Charlie Robertson, head of macro strategy at FIM Partners in London, previously told African Business that portfolio managers could sense opportunities in Egyptian currency and fixed income markets if the government committed itself to devaluing the Egyptian pound again. Earlier this year, the Egyptian stock market hit record highs.
Meanwhile, many investors and analysts have expressed optimism that a country in close geographical proximity to the oil-rich Gulf markets, with a large and growing young population as well as good infrastructure, could emerge as an important manufacturing and production hub.
El-Khouly shares that optimism, despite the difficulties which the country is currently battling.
“The Egyptian government has introduced several reforms and initiatives to attract more investors into the economy, and it is succeeding,” she says.
“2023 has ended on a positive note for Egypt, with its annual core inflation rate at 35.9% in November 2023, down from 38.1% in October.
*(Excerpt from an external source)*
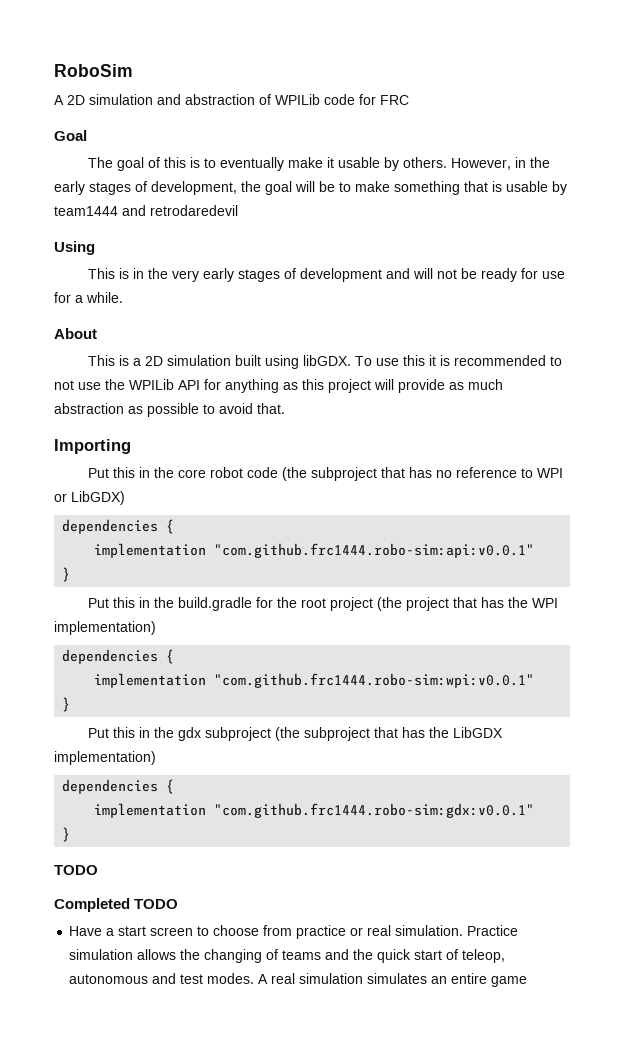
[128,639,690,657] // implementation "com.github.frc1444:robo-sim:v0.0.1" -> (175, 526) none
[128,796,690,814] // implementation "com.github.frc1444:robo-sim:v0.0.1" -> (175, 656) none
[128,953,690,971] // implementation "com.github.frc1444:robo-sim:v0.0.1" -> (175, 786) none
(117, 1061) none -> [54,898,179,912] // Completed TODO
It is expected to decline to 27.4% in 2024. The Egyptian stock market has achieved a historically good performance during this past month,” el-Khouly tells African Business.
“In the last financial year, the current account deficit improved by 71.5%. So I am optimistic with the Egyptian economic outlook,” she adds, particularly as the prospect of lower interest rates in the United States is raising hopes that debt-burdened countries such as Egypt will face lower pressures this year.
Will Egypt’s economic potential be realised? As Sisi begins his third term in office, Egyptians will be hoping that the government will at last be able to resolve the country’s short-term and structural issues – and thereby unleash an era of rapid and sustainable growth.